E-Commerce Platform Redesign
Increased conversion rate by 34%
Users were abandoning carts at a 72% rate due to a confusing checkout flow and lack of trust signals.
Simplified the checkout to 3 steps, added progress indicators, and introduced social proof throughout the funnel.
34% increase in conversion rate, 28% reduction in cart abandonment within 60 days of launch.
Led end-to-end design from research through handoff. Conducted user interviews and usability testing.
The Problem
The existing checkout experience was built incrementally over 3 years without a cohesive design strategy. Users faced a 7-step checkout process with no clear progress indication, leading to confusion and drop-off at every stage.

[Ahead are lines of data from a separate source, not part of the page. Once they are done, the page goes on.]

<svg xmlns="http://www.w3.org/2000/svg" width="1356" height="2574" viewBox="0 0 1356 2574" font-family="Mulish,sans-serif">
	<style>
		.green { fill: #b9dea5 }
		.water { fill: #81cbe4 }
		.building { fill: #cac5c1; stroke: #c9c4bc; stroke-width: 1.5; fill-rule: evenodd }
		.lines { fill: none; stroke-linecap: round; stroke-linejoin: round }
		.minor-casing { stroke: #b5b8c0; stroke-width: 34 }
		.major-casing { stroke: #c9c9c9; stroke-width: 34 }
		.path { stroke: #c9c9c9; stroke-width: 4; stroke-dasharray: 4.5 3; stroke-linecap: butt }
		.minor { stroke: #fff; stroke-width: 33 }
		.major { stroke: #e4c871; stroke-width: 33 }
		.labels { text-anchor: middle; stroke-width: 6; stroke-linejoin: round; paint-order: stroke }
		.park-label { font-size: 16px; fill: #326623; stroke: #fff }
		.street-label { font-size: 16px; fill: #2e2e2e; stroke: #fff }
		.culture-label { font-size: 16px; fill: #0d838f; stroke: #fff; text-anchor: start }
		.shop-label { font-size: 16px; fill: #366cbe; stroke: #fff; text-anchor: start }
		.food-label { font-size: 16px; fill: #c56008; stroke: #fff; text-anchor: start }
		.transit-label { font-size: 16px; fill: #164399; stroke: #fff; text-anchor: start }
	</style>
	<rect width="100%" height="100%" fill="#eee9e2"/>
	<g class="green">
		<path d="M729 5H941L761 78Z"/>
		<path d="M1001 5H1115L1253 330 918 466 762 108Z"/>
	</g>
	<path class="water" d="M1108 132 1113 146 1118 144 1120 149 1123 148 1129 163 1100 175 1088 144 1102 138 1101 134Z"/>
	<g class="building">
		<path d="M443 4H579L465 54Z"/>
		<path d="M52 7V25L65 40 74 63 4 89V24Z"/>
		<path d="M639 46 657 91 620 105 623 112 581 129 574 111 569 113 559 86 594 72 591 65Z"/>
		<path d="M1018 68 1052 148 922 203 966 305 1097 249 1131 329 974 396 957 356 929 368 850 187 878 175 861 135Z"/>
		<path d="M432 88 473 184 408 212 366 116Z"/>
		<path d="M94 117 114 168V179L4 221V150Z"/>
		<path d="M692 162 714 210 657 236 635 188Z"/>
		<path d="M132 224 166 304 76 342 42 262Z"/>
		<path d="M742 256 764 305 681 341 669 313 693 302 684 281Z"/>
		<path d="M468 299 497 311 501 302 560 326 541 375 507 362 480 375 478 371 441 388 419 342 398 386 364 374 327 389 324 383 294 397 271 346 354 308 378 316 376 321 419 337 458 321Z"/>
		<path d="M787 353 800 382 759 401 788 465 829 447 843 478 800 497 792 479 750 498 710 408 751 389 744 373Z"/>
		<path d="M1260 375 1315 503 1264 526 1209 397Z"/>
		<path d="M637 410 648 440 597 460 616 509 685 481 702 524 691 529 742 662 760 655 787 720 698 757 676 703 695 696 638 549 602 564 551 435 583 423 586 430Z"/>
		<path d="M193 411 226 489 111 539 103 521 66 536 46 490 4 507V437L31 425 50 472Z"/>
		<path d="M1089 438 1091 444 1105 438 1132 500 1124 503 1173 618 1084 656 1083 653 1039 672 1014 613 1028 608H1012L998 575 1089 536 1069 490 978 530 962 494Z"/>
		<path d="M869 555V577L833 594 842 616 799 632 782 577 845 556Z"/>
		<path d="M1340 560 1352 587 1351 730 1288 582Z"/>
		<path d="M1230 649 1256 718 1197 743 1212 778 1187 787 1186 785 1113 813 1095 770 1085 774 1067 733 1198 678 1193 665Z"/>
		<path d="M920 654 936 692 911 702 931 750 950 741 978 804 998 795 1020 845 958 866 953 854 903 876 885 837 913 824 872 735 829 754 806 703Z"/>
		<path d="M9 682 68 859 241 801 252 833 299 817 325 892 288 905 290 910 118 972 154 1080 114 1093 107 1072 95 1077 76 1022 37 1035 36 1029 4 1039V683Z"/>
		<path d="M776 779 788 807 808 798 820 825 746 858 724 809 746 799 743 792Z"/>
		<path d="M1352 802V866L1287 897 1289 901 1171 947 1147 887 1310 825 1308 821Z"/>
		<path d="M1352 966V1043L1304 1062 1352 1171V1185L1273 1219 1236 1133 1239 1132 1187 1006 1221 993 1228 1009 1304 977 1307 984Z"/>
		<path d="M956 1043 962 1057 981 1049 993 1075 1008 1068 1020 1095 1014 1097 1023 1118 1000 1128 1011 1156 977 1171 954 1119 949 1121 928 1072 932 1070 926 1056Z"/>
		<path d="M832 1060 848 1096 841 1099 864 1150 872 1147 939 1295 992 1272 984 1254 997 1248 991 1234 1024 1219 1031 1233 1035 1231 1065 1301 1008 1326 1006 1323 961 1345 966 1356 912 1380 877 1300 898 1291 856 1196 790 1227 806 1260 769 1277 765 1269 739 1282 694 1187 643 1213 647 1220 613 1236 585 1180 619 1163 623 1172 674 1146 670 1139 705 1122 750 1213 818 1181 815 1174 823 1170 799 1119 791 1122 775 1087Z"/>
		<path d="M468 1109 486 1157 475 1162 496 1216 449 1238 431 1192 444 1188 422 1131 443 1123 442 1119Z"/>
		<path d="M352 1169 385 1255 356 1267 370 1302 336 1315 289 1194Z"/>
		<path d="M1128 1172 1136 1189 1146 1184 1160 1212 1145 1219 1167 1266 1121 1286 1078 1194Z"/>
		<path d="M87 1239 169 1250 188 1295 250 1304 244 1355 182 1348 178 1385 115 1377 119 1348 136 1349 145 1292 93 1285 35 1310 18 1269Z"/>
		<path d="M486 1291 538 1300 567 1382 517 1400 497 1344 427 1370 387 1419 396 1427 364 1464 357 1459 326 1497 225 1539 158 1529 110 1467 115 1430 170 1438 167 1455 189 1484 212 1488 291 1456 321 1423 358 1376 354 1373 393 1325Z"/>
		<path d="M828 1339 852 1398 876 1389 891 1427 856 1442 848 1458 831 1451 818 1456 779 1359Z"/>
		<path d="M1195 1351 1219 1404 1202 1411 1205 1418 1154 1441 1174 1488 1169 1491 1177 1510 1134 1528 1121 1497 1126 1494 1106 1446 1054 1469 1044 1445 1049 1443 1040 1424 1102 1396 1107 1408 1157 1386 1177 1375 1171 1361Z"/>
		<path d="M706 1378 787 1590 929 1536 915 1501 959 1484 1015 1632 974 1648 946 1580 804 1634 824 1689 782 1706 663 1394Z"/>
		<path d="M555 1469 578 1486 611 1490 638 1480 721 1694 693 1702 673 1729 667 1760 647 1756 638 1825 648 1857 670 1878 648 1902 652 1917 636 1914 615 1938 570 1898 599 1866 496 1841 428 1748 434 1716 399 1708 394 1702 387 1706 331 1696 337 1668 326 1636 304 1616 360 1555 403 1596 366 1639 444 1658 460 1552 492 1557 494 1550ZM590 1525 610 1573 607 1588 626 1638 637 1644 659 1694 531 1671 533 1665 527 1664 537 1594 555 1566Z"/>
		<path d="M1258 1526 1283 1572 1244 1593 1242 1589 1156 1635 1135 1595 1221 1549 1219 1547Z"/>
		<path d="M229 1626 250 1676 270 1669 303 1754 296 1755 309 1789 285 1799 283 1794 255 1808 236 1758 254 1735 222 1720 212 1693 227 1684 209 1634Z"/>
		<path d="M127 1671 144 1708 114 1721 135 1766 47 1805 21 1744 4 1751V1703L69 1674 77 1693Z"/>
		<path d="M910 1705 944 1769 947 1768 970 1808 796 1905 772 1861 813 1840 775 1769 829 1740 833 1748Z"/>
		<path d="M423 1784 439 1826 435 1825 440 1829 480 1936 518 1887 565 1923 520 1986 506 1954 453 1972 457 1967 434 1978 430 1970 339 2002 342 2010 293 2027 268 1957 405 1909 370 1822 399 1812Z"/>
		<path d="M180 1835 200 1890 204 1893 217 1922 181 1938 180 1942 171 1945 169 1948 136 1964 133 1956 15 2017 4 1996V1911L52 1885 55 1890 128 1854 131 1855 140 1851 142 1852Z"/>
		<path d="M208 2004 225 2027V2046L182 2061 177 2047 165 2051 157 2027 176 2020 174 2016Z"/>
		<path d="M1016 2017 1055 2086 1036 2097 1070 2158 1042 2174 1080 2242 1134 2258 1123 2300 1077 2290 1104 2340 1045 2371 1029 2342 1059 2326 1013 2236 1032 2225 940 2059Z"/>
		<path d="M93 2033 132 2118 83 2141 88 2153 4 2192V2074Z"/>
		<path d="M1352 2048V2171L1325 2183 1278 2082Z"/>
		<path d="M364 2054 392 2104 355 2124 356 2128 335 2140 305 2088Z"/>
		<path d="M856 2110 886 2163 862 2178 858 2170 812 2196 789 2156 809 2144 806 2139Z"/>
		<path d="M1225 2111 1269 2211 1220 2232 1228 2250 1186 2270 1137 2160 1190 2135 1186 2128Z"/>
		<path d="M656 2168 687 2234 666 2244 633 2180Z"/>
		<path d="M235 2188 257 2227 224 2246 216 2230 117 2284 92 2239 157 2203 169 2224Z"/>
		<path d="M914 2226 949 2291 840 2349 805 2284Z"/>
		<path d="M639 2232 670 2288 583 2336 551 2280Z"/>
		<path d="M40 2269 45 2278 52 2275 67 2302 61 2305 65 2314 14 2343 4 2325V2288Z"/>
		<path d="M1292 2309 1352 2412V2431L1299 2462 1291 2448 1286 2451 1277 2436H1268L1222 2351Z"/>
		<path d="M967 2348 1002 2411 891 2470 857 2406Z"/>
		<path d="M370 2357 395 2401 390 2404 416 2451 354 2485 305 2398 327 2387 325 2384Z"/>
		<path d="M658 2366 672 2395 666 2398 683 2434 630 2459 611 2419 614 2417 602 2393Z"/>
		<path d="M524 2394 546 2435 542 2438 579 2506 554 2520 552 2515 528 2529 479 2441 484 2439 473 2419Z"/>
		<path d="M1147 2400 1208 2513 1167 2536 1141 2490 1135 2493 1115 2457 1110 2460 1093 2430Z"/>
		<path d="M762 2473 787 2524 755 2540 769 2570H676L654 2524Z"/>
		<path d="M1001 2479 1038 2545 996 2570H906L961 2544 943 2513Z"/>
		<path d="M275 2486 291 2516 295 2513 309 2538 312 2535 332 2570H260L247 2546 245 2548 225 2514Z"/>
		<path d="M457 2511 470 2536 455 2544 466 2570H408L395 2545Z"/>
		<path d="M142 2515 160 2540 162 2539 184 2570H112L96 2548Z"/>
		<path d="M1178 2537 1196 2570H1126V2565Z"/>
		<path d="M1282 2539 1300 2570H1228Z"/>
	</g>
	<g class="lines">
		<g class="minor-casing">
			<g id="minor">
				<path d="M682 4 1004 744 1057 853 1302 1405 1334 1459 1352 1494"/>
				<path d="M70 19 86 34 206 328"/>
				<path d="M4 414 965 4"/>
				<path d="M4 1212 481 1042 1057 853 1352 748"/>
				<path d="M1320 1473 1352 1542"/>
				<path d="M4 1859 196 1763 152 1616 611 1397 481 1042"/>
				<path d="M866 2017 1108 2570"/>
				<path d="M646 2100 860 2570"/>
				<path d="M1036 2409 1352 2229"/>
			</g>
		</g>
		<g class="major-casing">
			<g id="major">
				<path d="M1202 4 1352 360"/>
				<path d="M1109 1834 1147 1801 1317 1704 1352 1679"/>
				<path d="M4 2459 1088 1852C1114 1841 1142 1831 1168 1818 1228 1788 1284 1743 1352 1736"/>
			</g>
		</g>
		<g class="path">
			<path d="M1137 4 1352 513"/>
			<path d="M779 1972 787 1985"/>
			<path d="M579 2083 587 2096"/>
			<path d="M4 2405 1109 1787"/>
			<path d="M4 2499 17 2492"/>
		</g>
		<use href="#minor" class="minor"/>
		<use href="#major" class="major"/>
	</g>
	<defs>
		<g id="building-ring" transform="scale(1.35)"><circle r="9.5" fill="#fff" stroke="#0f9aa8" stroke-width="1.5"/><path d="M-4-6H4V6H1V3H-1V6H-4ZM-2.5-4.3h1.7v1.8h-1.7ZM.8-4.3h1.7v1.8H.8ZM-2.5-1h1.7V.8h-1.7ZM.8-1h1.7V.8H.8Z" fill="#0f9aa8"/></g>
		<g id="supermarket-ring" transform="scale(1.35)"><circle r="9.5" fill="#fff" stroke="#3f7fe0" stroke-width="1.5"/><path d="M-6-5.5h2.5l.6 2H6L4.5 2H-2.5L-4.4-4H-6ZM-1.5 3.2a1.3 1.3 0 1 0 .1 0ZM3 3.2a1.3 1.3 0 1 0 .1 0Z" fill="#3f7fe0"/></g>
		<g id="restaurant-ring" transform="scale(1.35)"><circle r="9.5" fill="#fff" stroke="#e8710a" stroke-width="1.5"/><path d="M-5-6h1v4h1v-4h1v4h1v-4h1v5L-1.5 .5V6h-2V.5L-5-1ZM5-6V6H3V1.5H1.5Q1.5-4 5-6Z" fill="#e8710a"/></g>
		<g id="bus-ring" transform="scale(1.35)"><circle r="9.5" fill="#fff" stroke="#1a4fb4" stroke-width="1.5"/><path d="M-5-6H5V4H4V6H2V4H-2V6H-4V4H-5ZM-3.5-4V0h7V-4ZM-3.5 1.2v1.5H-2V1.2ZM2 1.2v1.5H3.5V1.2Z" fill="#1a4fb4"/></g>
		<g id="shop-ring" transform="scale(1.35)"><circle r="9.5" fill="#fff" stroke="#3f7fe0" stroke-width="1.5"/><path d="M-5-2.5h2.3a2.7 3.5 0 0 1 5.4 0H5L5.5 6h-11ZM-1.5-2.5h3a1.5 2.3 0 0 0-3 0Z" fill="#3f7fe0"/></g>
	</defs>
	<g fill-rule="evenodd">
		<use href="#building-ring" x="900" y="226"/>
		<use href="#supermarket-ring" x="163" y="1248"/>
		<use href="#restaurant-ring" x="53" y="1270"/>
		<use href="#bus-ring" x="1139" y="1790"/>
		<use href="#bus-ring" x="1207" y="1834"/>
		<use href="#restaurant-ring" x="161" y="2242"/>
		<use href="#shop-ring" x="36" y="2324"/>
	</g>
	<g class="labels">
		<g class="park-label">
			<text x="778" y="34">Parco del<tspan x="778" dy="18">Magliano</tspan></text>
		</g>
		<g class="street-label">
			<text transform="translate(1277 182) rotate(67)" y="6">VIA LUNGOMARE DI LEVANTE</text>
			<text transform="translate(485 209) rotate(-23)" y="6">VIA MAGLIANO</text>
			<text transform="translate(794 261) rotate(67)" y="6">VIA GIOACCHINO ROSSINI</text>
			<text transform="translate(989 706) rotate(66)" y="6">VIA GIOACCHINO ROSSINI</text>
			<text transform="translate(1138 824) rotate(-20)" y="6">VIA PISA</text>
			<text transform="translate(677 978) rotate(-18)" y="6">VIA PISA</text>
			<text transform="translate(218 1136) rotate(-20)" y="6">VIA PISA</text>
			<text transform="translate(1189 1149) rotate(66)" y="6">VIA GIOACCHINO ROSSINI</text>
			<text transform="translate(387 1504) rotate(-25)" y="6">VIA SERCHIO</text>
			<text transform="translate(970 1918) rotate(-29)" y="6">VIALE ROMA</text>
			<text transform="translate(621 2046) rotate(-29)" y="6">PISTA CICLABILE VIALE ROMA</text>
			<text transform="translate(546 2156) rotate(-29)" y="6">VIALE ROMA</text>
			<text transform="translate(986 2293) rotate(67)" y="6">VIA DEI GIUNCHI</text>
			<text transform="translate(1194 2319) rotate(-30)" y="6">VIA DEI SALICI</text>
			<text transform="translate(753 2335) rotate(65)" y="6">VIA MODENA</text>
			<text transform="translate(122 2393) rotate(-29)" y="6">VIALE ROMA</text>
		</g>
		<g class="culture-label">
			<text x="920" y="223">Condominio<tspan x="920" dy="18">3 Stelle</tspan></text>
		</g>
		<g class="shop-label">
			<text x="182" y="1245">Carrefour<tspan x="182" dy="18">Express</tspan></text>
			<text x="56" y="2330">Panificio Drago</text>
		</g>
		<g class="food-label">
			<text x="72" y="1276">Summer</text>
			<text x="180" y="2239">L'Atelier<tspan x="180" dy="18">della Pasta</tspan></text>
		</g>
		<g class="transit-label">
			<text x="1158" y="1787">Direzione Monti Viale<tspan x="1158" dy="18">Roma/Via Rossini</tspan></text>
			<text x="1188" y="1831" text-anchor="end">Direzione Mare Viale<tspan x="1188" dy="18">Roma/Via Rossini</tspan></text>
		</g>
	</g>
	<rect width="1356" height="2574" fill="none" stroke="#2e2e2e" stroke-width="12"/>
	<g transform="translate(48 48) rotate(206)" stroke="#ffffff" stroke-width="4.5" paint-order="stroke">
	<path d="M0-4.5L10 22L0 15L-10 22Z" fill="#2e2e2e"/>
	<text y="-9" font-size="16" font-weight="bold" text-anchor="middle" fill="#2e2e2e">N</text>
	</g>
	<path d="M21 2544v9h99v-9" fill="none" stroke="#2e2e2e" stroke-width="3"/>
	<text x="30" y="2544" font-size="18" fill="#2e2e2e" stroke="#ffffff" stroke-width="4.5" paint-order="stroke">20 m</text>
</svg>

“"I got to the payment page and wasn't sure if my items were still in the cart." — User interview participant
Research & Discovery
I conducted 12 user interviews, analyzed 3 months of Hotjar session recordings, and performed a competitive audit of 8 leading e-commerce platforms. Three key themes emerged: users wanted visibility into their order at all times, trust signals before entering payment info, and the ability to edit their cart without losing progress.
Design Process
Starting with low-fidelity wireframes, I explored multiple checkout flow patterns. The key insight was that a persistent order summary sidebar reduced anxiety and kept users oriented throughout the process.
Iteration & Testing
I ran 3 rounds of usability testing with 5 participants each. The first iteration revealed that users still missed the progress indicator — I increased its visual weight and added step labels. The second iteration showed a 90% task completion rate.
Final Solution
The final design features a streamlined 3-step checkout with a persistent order summary, inline validation, trust badges, and a guest checkout option. Every decision was backed by user research and testing data.
Results
Within 60 days of launch, the redesigned checkout flow delivered measurable improvements across all key metrics. Customer support tickets related to checkout dropped by 45%, and the NPS score for the purchase experience increased from 32 to 58.
Reflection
If I could do this project again, I would have involved engineering earlier in the ideation phase. Some of my initial concepts required custom payment integrations that weren't feasible within the timeline. Earlier collaboration would have surfaced these constraints sooner and saved a week of design iteration.